I picked up the mummy today at Michael's for 50% off. Her eyes light up and move and she moan and moves her mouth and that's about it.


----------



## prestonjjrtr (Sep 5, 2004)

We just had a online chat with a Sams Club Customer Service Rep. 

They did confirm that the 5Ft Gemmy Animated Witch with Cauldron has been DISCONTINUED. Only a very few Sams Clubs that have already received them and maybe a very few others where they are still on the truck to be delivered will be receiving them. The rest of the stores have already had their orders cancelled. Gemmy could not keep up with the demand. Good luck on getting it ! None of our Sams Clubs within 100miles have received the 5Ft Gemmy Animated Witch with Cauldron. 

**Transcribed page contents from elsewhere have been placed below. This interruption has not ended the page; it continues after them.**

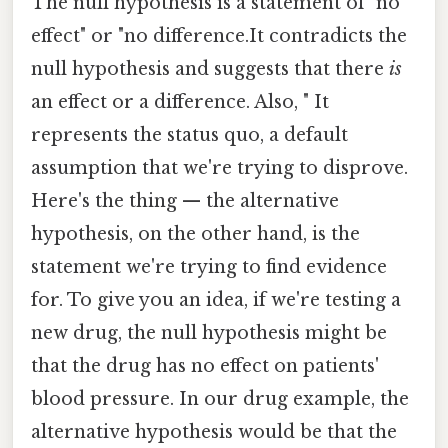
The null hypothesis is a statement of "no
effect" or "no difference.It contradicts the
null hypothesis and suggests that there
is
an effect or a difference. Also, " It
represents the status quo, a default
assumption that we're trying to disprove.
Here's the thing — the alternative
hypothesis, on the other hand, is the
statement we're trying to find evidence
for. To give you an idea, if we're testing a
new drug, the null hypothesis might be
that the drug has no effect on patients'
blood pressure. In our drug example, the
alternative hypothesis would be that the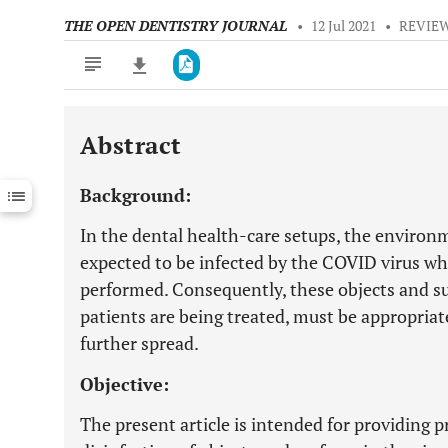
THE OPEN DENTISTRY JOURNAL
•
12 Jul 2021
•
REVIEW
Abstract
Downloads
11,803
Last 6 Months
11,803
Background:
Last 12 Months
11,803
In the dental health-care setups, the environm
expected to be infected by the COVID virus wh
performed. Consequently, these objects and s
patients are being treated, must be appropriat
further spread.
Objective:
The present article is intended for providing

We were really hoping to get one, but alas it is not to be.


----------



## The Crow 1994 (Sep 18, 2003)

One of the Sam's Clubs here in Omaha has 12 on the floor and 4 more coming in on a truck. At least that's what the woman on the phone told me this afternoon.


----------



## IshWitch (May 19, 2006)

I want one of these BAD!
Must go to Sam's ASAP!


----------



## The Crow 1994 (Sep 18, 2003)

I have seen a few on eBay....even some "Buy It Now(s)" offered for around $175+shipping. It's more than what the store sells it for....but at least there's an opportunity to buy one.


----------



## dustee (Oct 25, 2005)

*Mine cost me*

$128.00 including tax in NYS. They had 2 left after we got ours. I am just trying to attach a cd player to it to make it say different stuff, but all mine will do is buzz.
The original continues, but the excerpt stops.